Segment Start: STORED DATA

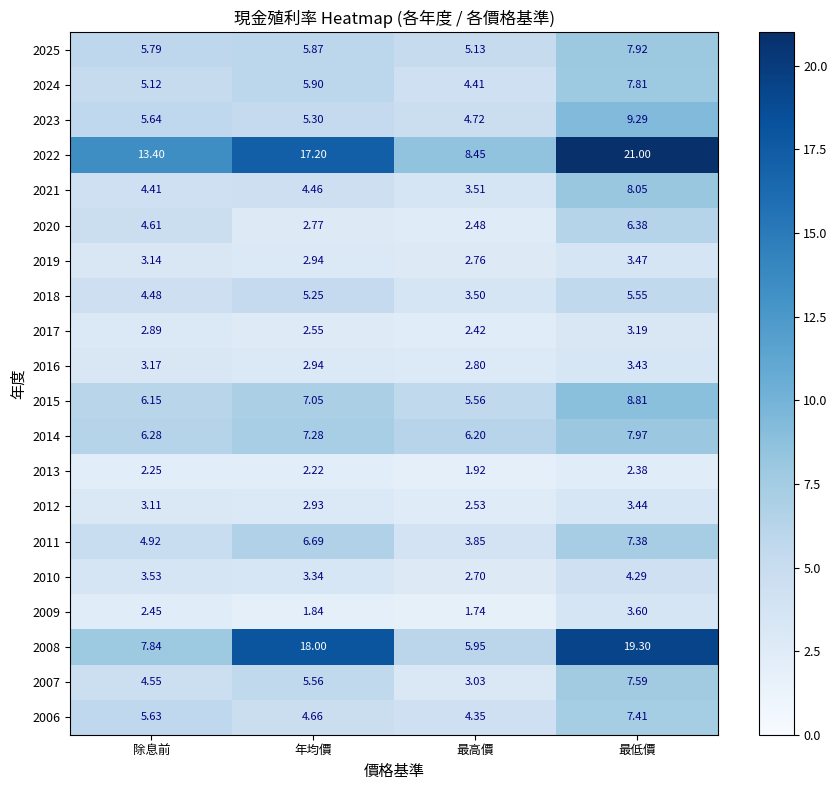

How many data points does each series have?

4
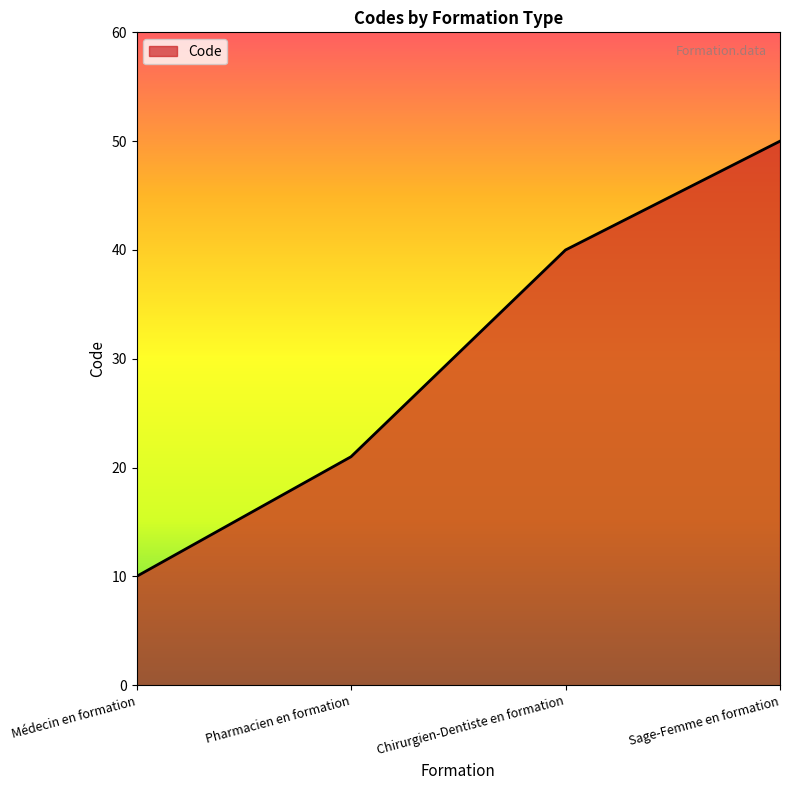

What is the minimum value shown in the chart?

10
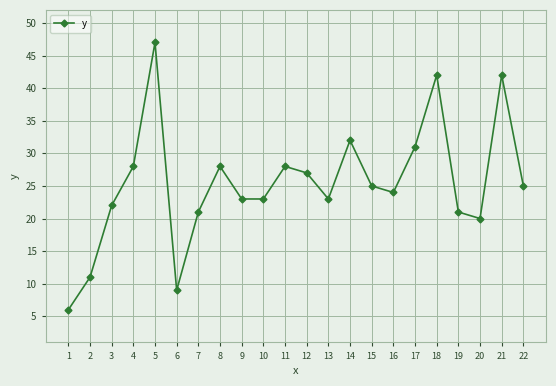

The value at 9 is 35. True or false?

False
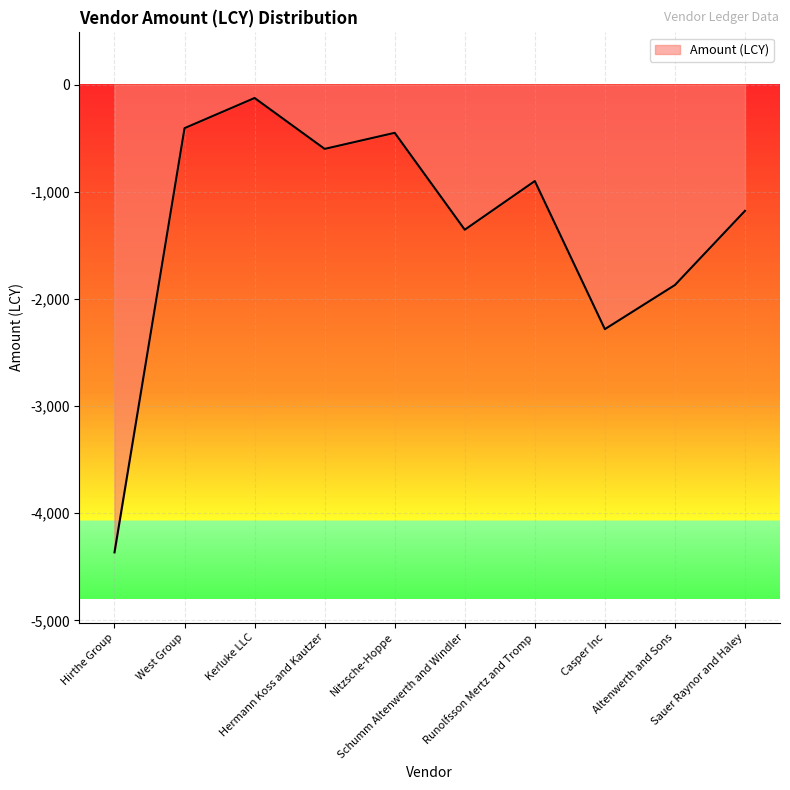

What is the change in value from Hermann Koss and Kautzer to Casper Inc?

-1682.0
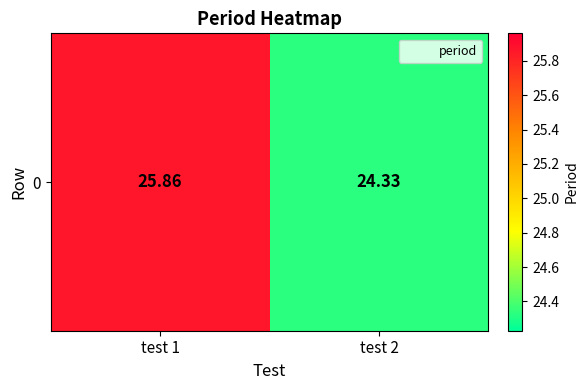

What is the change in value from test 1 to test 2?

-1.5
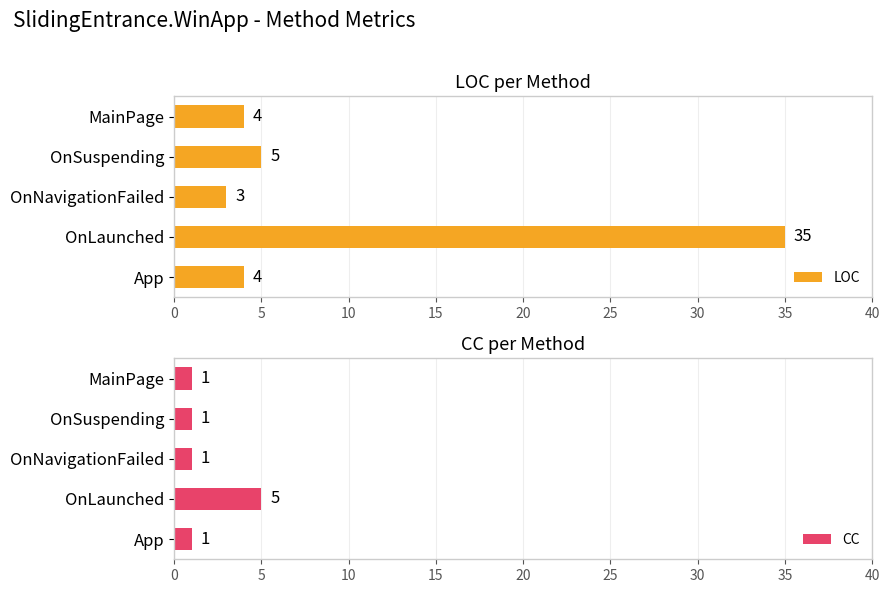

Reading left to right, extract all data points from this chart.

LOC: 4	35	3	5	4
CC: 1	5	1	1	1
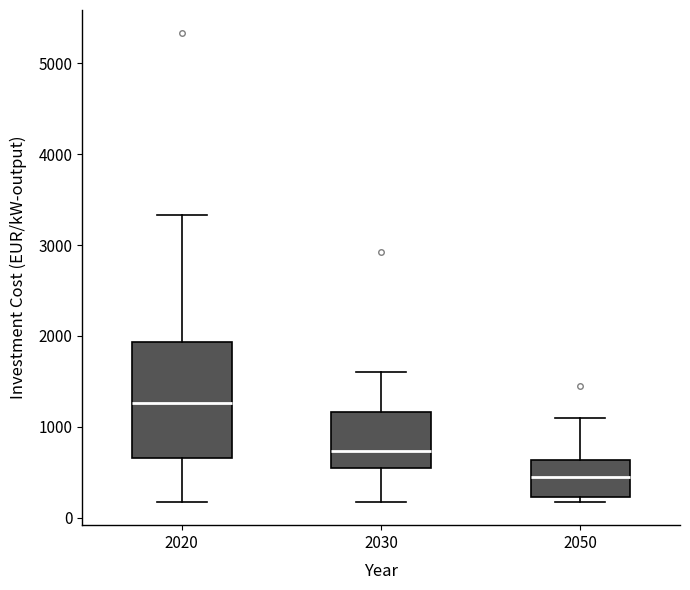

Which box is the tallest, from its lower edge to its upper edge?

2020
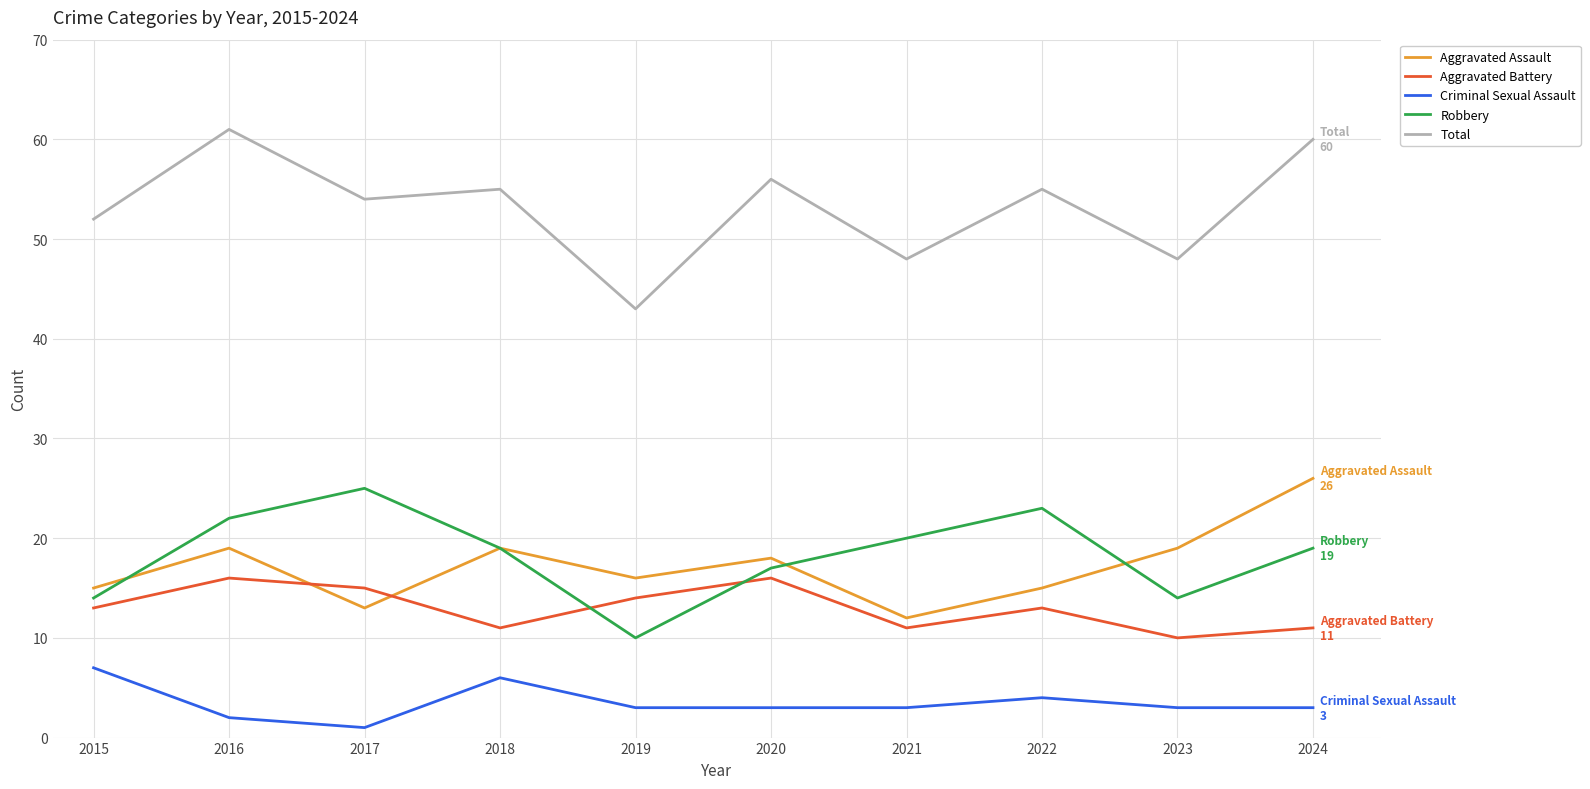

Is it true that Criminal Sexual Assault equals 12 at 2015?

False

Segment End: STORED DATA

Please lay out the listing above as a JSON list of strings, one string per line, skipping blank lines and leaving out the pictures.

_YOUR SOLUTION:_
[
  "How many data points does each series have?",
  "4",
  "What is the minimum value shown in the chart?",
  "10",
  "The value at 9 is 35. True or false?",
  "False",
  "What is the change in value from Hermann Koss and Kautzer to Casper Inc?",
  "-1682.0",
  "What is the change in value from test 1 to test 2?",
  "-1.5",
  "Reading left to right, extract all data points from this chart.",
  "LOC: 4\t35\t3\t5\t4",
  "CC: 1\t5\t1\t1\t1",
  "Which box is the tallest, from its lower edge to its upper edge?",
  "2020",
  "Is it true that Criminal Sexual Assault equals 12 at 2015?",
  "False"
]